━━━ AVAILABLE RECORDS
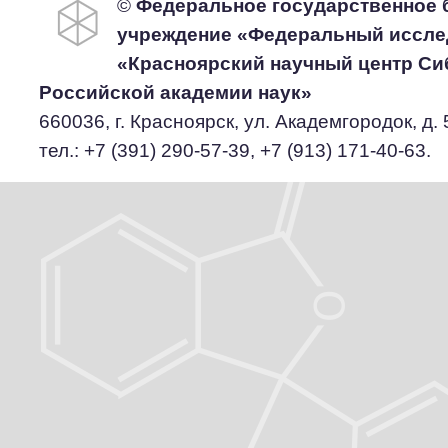
©
Федеральное государственное 
учреждение «Федеральный иссле
«Красноярский научный центр Си
Российской академии наук»
660036, г. Красноярск, ул. Академгородок, д. 5
тел.: +7 (391) 290-57-39, +7 (913) 171-40-63.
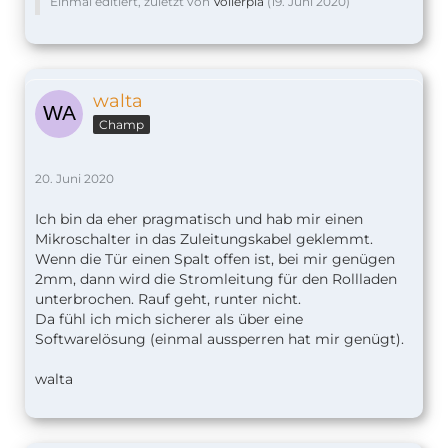
Einmal editiert, zuletzt von
Vollerpla
(
19. Juni 2020
)
walta
Champ
20. Juni 2020
Ich bin da eher pragmatisch und hab mir einen
Mikroschalter in das Zuleitungskabel geklemmt.
Wenn die Tür einen Spalt offen ist, bei mir genügen
2mm, dann wird die Stromleitung für den Rollladen
unterbrochen. Rauf geht, runter nicht.
Da fühl ich mich sicherer als über eine
Softwarelösung (einmal aussperren hat mir genügt).
walta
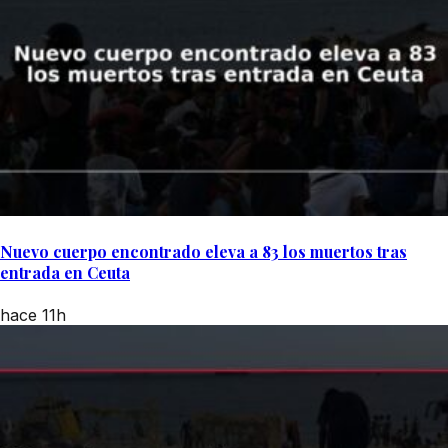
Nuevo cuerpo encontrado eleva a 83 los muertos tras
entrada en Ceuta
hace 11h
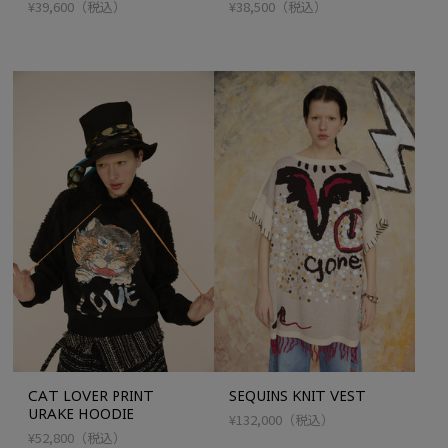
LIMITED）
¥39,600
（税込）
¥38,500
（税込）
CAT LOVER PRINT
SEQUINS KNIT VEST
URAKE HOODIE
¥132,000
（税込）
¥52,800
（税込）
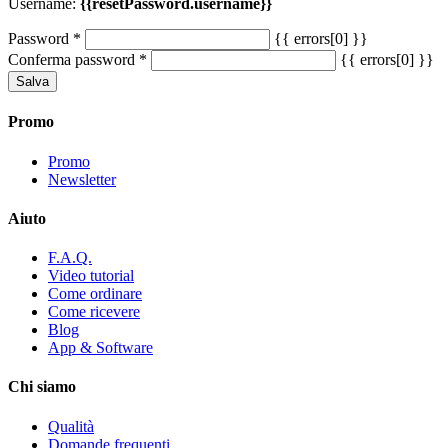
Username:
{{resetPassword.username}}
Password
*
{{ errors[0] }}
Conferma password
*
{{ errors[0] }}
Salva
Promo
Promo
Newsletter
Aiuto
F.A.Q.
Video tutorial
Come ordinare
Come ricevere
Blog
App & Software
Chi siamo
Qualità
Domande frequenti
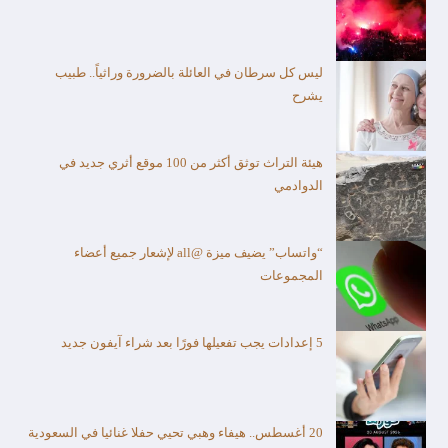
ليس كل سرطان في العائلة بالضرورة وراثياً.. طبيب
يشرح
هيئة التراث توثق أكثر من 100 موقع أثري جديد في
الدوادمي
“واتساب” يضيف ميزة @all لإشعار جميع أعضاء
المجموعات
5 إعدادات يجب تفعيلها فورًا بعد شراء آيفون جديد
20 أغسطس.. هيفاء وهبي تحيي حفلا غنائيا في السعودية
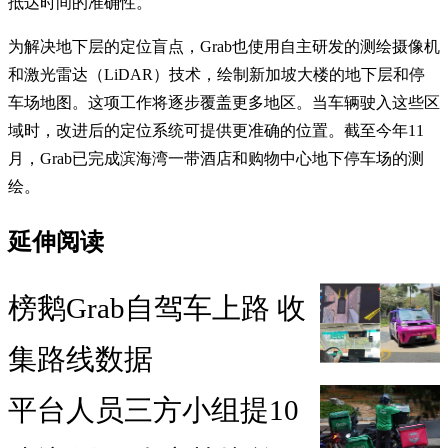
抵达时间的准确性。
为解决地下层的定位盲点，Grab也使用自主研发的测绘摄像机
和激光雷达（LiDAR）技术，绘制新加坡大楼的地下层和停
车场地图。这项工作将逐步覆盖更多地区。当车辆驶入这些区
域时，改进后的定位系统可提供更准确的位置。截至今年11
月，Grab已完成滨海湾一带酒店和购物中心地下停车场的测
绘。
延伸阅读
榜鹅Grab自驾车上路 收
集路线数据
平台人员三方小组提10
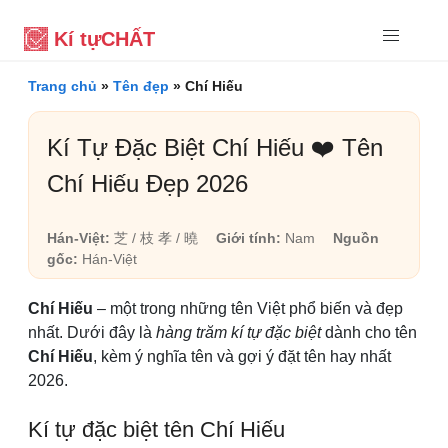
Kí tự
CHẤT
Trang chủ
»
Tên đẹp
»
Chí Hiếu
Kí Tự Đặc Biệt Chí Hiếu ❤️ Tên
Chí Hiếu Đẹp 2026
Hán-Việt:
芝 / 枝 孝 / 曉
Giới tính:
Nam
Nguồn
gốc:
Hán-Việt
Chí Hiếu
– một trong những tên Việt phổ biến và đẹp
nhất. Dưới đây là
hàng trăm kí tự đặc biệt
dành cho tên
Chí Hiếu
, kèm ý nghĩa tên và gợi ý đặt tên hay nhất
2026.
Kí tự đặc biệt tên Chí Hiếu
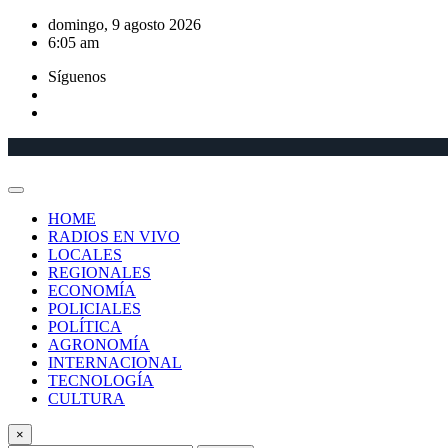
Saltar
domingo, 9 agosto 2026
al
6:05 am
contenido
Síguenos
HOME
RADIOS EN VIVO
LOCALES
REGIONALES
ECONOMÍA
POLICIALES
POLÍTICA
AGRONOMÍA
INTERNACIONAL
TECNOLOGÍA
CULTURA
×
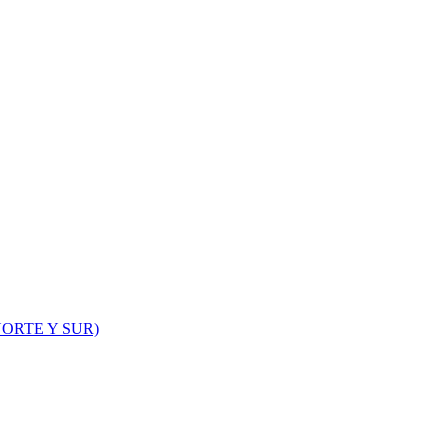
ORTE Y SUR)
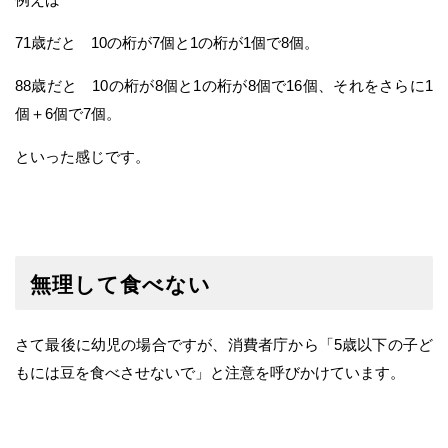
71歳だと 10の桁が7個と1の桁が1個で8個。
88歳だと 10の桁が8個と1の桁が8個で16個、それをさらに1
個＋6個で7個。
といった感じです。
無理して食べない
さて最後に幼児の場合ですが、消費者庁から「5歳以下の子ど
もには豆を食べさせないで」と注意を呼びかけています。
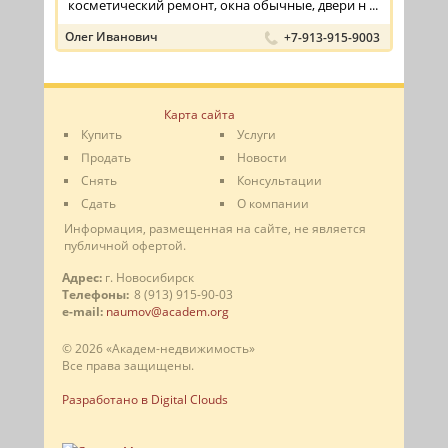
косметический ремонт, окна обычные, двери н ...
Олег Иванович
+7-913-915-9003
Карта сайта
Купить
Услуги
Продать
Новости
Снять
Консультации
Сдать
О компании
Информация, размещенная на сайте, не является
публичной офертой.
Адрес:
г. Новосибирск
Телефоны:
8 (913) 915-90-03
e-mail:
naumov@academ.org
© 2026 «Академ-недвижимость»
Все права защищены.
Разработано в Digital Clouds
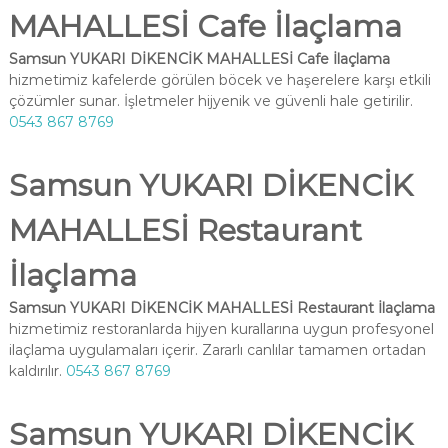
MAHALLESİ Cafe İlaçlama
Samsun YUKARI DİKENCİK MAHALLESİ Cafe İlaçlama
hizmetimiz kafelerde görülen böcek ve haşerelere karşı etkili
çözümler sunar. İşletmeler hijyenik ve güvenli hale getirilir.
0543 867 8769
Samsun YUKARI DİKENCİK
MAHALLESİ Restaurant
İlaçlama
Samsun YUKARI DİKENCİK MAHALLESİ Restaurant İlaçlama
hizmetimiz restoranlarda hijyen kurallarına uygun profesyonel
ilaçlama uygulamaları içerir. Zararlı canlılar tamamen ortadan
kaldırılır.
0543 867 8769
Samsun YUKARI DİKENCİK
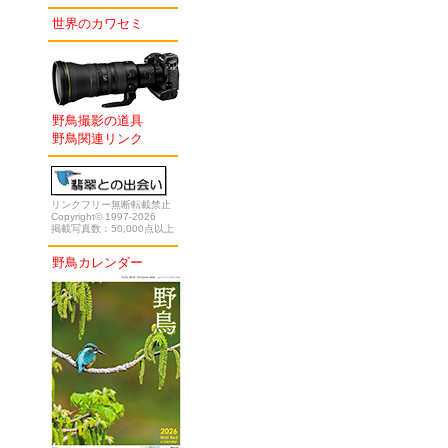
世界のカワセミ
野鳥撮影の道具
野鳥関連リンク
リンクフリー無断転載禁止
Copyright© 1997-2026
掲載写真数：50,000点以上
野鳥カレンダー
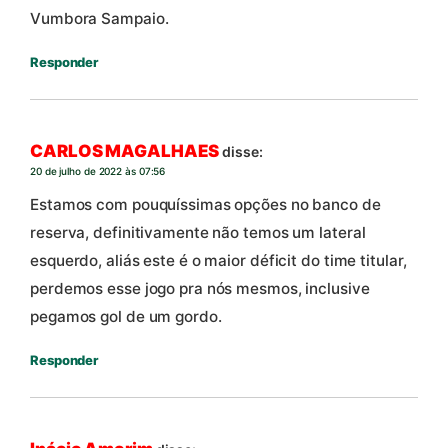
Vumbora Sampaio.
Responder
CARLOS MAGALHAES
disse:
20 de julho de 2022 às 07:56
Estamos com pouquíssimas opções no banco de
reserva, definitivamente não temos um lateral
esquerdo, aliás este é o maior déficit do time titular,
perdemos esse jogo pra nós mesmos, inclusive
pegamos gol de um gordo.
Responder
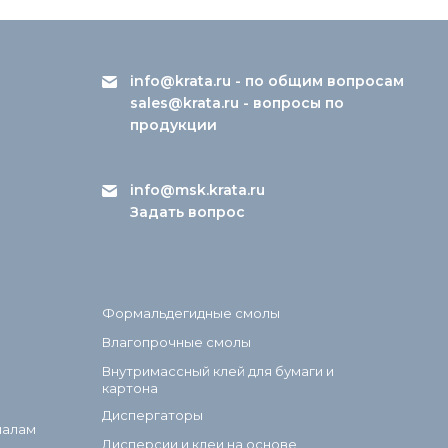
info@krata.ru
- по общим вопросам
sales@krata.ru
- вопросы по
продукции
info@msk.krata.ru
Задать вопрос
Формальдегидные смолы
Влагопрочные смолы
Внутримассный клей для бумаги и
картона
Диспергаторы
иалам
Дисперсии и клеи на основе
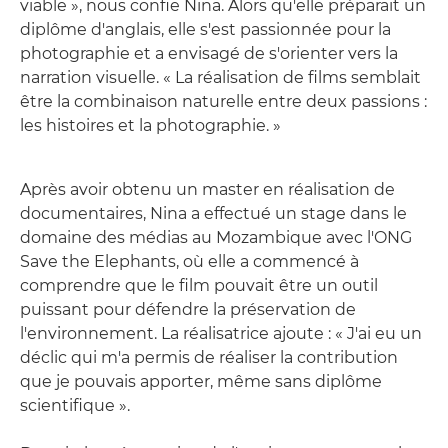
viable », nous confie Nina. Alors qu'elle préparait un
diplôme d'anglais, elle s'est passionnée pour la
photographie et a envisagé de s'orienter vers la
narration visuelle. « La réalisation de films semblait
être la combinaison naturelle entre deux passions :
les histoires et la photographie. »
Après avoir obtenu un master en réalisation de
documentaires, Nina a effectué un stage dans le
domaine des médias au Mozambique avec l'ONG
Save the Elephants, où elle a commencé à
comprendre que le film pouvait être un outil
puissant pour défendre la préservation de
l'environnement. La réalisatrice ajoute : « J'ai eu un
déclic qui m'a permis de réaliser la contribution
que je pouvais apporter, même sans diplôme
scientifique ».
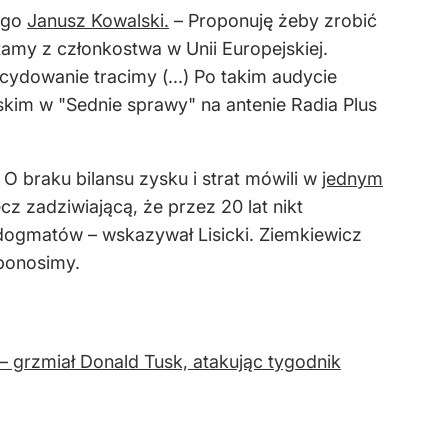
iego
Janusz Kowalski.
– Proponuję żeby zrobić
tamy z członkostwa w Unii Europejskiej.
cydowanie tracimy (...) Po takim audycie
kim w "Sednie sprawy" na antenie Radia Plus
O braku bilansu zysku i strat mówili w
jednym
cz zadziwiającą, że przez 20 lat nikt
 dogmatów – wskazywał Lisicki. Ziemkiewicz
 ponosimy.
– grzmiał Donald Tusk, atakując tygodnik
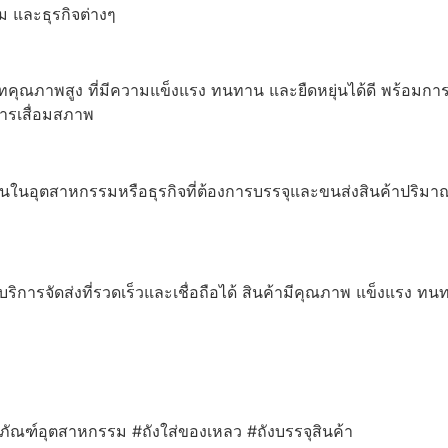
และธุรกิจต่างๆ
ทคุณภาพสูง ที่มีความแข็งแรง ทนทาน และยืดหยุ่นได้ดี พร้อมการ
การเสื่อมสภาพ
านในอุตสาหกรรมหรือธุรกิจที่ต้องการบรรจุและขนส่งสินค้าปริ
ับบริการจัดส่งที่รวดเร็วและเชื่อถือได้ สินค้ามีคุณภาพ แข็งแรง 
ภัณฑ์อุตสาหกรรม #ถังใส่ของเหลว #ถังบรรจุสินค้า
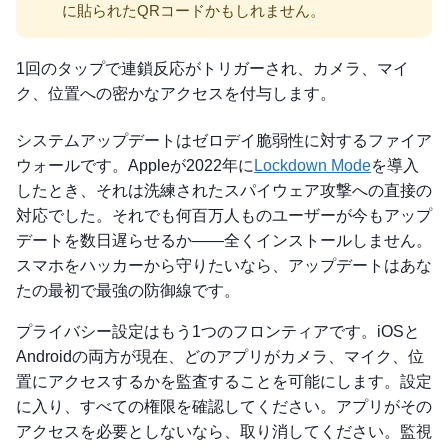
に貼られたQRコードかもしれません。
1回のタップで連鎖反応がトリガーされ、カメラ、マイ
ク、位置への密かなアクセスを付与します。
システムアップデートはゼロデイ脆弱性に対するファイア
ウォールです。Appleが2022年に
Lockdown Mode
を導入
したとき、それは洗練されたスパイウェア攻撃への直接の
対応でした。それでも何百万人ものユーザーが今もアップ
デートを数日遅らせるか——全くインストールしません。
スマホをハッカーから守りたいなら、アップデートはあな
たの最初で最強の防御線です。
プライバシー設定はもう1つのフロンティアです。iOSと
Androidの両方が現在、どのアプリがカメラ、マイク、位
置にアクセスするかを監査することを可能にします。設定
に入り、すべての権限を確認してください。アプリがその
アクセスを必要としないなら、取り消してください。監視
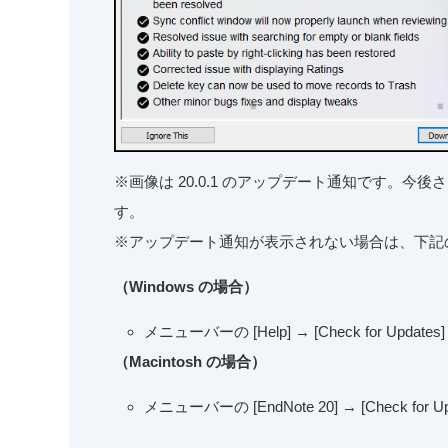
※画像は 20.0.1 のアップデート通知です。
す。
※アップデート通知が表示されない場合は、下記
（Windows の場合）
メニューバーの [Help] → [Check for Updat
（Macintosh の場合）
メニューバーの [EndNote 20] → [Check for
━━━━━━
#### TASK REQUIREMENTS
Please give back an exact copy of the entries above from their first line through the line containing "unterbrochen. Rauf geht, runter nicht.", leaving the pictures aside.

#### SOLUTION FOR THIS PROBLEM
©
Федеральное государственное 
учреждение «Федеральный иссле
«Красноярский научный центр Си
Российской академии наук»
660036, г. Красноярск, ул. Академгородок, д. 5
тел.: +7 (391) 290-57-39, +7 (913) 171-40-63.
Einmal editiert, zuletzt von
Vollerpla
(
19. Juni 2020
)
walta
Champ
20. Juni 2020
Ich bin da eher pragmatisch und hab mir einen
Mikroschalter in das Zuleitungskabel geklemmt.
Wenn die Tür einen Spalt offen ist, bei mir genügen
2mm, dann wird die Stromleitung für den Rollladen
unterbrochen. Rauf geht, runter nicht.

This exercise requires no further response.